Sacred Mysteries: Side by side – El Greco and Dalí’s visions of Christ

Glasgow's Crucifixion by Salvador Dalí is hanging for six months next to an El Greco in Bishop Auckland. The contrast is fascinating

Under the inscription ‘Jesus of Nazareth’: a detail of the El Greco at Bishop Auckland
Under the inscription ‘Jesus of Nazareth’: a detail of the El Greco at Bishop Auckland Credit: The Spanish Gallery, Bishop Auckland, acquired with Art Fund support

I was uncertain about seeing the celebrated Crucifixion by Salvador Dalí hanging at the Spanish Gallery in Bishop Auckland next to a painting in its permanent collection by El Greco, Christ on the Cross.

Dalí’s canvas, called Christ of St John of the Cross, was bought by Kelvingrove Museum, Glasgow, in 1952 for a bargain £8,200, and has more than once been voted Scotland’s favourite painting. The El Greco, from 1600-1610, at just under 6ft high, is similar in size to the Dalí. They can be seen together until December. On walls at 90 degrees, about 10ft apart, they work a little like a diptych, viewable separately or together.

Settling down to look at them I had a sense of tranquillity in the room dimly lit around them. I was reminded of the historic exhibition curated by Xavier Bray, The Sacred Made Real, at the National Gallery in 2010. There, the last room was devoted to one picture, Zurbarán’s St Serapion beside which visitors could spend time contemplatively.

But a question remains, originally posed by the philanthropic Jonathan Ruffer, founder of the Auckland Project of urban regeneration and of the gallery of Spanish Golden-Age art that forms part of it. Of the El Greco and the Dalí, he asked: “Are they pictures about the same thing?”

Well they both show Christ on the Cross. They are ostensibly aids to devotion, putting Christians in mind of Jesus having died in a mysterious way for their sins. El Greco shows Jesus with exaggeratedly large eyes raised to heaven. Seen more clearly in the flesh, as it were, rather than in a reproduction, are drops of blood falling through the air. These reflect the humanity of God incarnate but also stand for the sacrificial effect of the Saviour’s blood.

Above the head of El Greco’s Christ is the titulus put up by Pilate: “Jesus of Nazareth King of the Jews”. The painter has stylishly rendered the inscriptions specified, in Latin, Greek and Hebrew. Dalí painted instead a blank sheet of paper showing folds, as though it were a cartolino for the artist’s signature.

 

Dalí’s Christ of St John of the Cross in situ at the Spanish Gallery, Bishop Auckland
Dalí’s Christ of St John of the Cross in situ at the Spanish Gallery, Bishop Auckland Credit: Owen Humphreys/PA

A striking characteristic of the Dalí Crucifixion, apart from its hanging forward in space, is that it is bloodless No blood, no bruises, no crown of thorns, no agony. What might be mistaken for a nail turns out to be the shadow of a little finger. The wood of the cross is smooth as Formica. We know that Dalí hired the Hollywood stuntman Russell Saunders to get the form of the suspended body right. “My principal consideration,” Dalí said, “was that my Christ should be beautiful as the God that he is.”

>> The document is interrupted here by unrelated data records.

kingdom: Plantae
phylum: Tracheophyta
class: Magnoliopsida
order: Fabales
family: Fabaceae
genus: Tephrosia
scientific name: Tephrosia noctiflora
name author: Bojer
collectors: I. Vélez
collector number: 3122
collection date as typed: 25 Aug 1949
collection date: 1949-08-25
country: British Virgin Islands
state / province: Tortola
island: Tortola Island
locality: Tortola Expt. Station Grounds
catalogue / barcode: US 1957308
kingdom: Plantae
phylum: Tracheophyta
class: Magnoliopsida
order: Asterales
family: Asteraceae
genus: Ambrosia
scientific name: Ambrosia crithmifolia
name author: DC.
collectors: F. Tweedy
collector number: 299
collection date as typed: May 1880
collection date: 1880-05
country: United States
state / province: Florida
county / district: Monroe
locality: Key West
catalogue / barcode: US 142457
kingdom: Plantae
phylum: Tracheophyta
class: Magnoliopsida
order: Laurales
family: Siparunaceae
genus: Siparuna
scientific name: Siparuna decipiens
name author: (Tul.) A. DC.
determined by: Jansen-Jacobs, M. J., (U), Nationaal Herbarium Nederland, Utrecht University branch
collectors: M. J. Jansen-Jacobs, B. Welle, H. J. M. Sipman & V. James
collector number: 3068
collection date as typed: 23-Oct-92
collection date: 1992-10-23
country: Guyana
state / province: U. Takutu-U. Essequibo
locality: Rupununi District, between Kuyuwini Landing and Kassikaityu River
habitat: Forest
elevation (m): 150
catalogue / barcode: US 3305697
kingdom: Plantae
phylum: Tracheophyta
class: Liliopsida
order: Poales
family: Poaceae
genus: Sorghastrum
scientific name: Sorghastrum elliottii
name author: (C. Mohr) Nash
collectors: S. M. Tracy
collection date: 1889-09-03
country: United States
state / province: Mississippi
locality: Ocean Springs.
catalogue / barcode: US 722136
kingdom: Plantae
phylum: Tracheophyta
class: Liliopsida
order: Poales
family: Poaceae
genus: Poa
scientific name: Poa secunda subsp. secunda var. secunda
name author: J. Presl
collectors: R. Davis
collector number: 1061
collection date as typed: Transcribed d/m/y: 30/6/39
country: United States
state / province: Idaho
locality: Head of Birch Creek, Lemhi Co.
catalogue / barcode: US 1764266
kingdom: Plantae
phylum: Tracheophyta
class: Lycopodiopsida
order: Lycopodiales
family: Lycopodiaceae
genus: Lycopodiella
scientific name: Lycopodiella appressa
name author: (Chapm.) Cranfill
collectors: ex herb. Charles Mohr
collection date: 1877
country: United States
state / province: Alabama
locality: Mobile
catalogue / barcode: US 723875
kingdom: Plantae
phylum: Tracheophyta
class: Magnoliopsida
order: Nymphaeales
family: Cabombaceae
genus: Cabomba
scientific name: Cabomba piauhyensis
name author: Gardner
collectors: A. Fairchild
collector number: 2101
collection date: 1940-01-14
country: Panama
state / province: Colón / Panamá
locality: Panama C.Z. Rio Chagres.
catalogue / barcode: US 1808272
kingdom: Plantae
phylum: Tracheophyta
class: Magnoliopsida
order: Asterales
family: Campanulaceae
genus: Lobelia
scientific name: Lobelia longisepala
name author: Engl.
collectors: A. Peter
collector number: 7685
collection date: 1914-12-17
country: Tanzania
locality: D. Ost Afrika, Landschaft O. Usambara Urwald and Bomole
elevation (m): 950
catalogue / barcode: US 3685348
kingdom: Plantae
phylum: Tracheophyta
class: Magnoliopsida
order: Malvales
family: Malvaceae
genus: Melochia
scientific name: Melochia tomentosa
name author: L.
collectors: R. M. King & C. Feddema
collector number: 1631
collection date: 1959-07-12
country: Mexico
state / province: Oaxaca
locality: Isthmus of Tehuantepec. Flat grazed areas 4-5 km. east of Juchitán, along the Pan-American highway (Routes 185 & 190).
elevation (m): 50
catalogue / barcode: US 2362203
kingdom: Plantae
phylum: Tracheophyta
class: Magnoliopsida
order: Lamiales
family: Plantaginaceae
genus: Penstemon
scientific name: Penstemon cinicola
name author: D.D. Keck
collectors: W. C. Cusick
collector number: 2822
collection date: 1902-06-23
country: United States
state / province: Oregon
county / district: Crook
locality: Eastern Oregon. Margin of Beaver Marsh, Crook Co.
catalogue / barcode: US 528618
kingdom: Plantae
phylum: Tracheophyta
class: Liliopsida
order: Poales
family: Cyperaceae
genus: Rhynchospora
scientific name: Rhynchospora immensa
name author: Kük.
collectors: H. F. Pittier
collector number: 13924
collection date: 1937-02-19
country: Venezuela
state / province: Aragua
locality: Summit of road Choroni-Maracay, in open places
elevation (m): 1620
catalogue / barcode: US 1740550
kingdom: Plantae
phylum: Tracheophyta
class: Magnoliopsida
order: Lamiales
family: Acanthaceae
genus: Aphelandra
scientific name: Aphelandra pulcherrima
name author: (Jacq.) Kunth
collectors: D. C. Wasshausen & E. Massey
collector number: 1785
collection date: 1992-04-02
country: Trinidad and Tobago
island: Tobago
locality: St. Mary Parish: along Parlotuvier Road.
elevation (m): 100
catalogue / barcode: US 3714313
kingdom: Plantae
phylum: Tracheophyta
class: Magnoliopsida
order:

As a child, Neil MacGregor the museum curator bought a postcard of the Dalí and suddenly realised it was “depicted from an impossible position – from the viewpoint of God the Father looking down”.

The title of the painting, Christ of St John of the Cross, refers to a sketch made by the mystic St John of the Cross (1542-91) during his years in Avila in the 1570s. It shows Christ on the cross seen from above and one side. Controversy on its perspective began in 1629, with the idea that he had seen a crucifix from an upper gallery in a church. But, if he had not the imagination to conceive such a view, he might have drawn a small crucifix on his own desk. In any case, the saint clearly meant his two-inch sketch as a work of prayer rather than “art”.

Part of Jonathan Ruffer’s answer to his own question is that Dalí, given to teasing, was here teasing the cadre of men around Franco. This sounds plausible; certainly some professed a conventional religiosity which they did not inhabit, and so poisoned the wells of traditional piety. But go to Bishop Auckland and make up your own mind.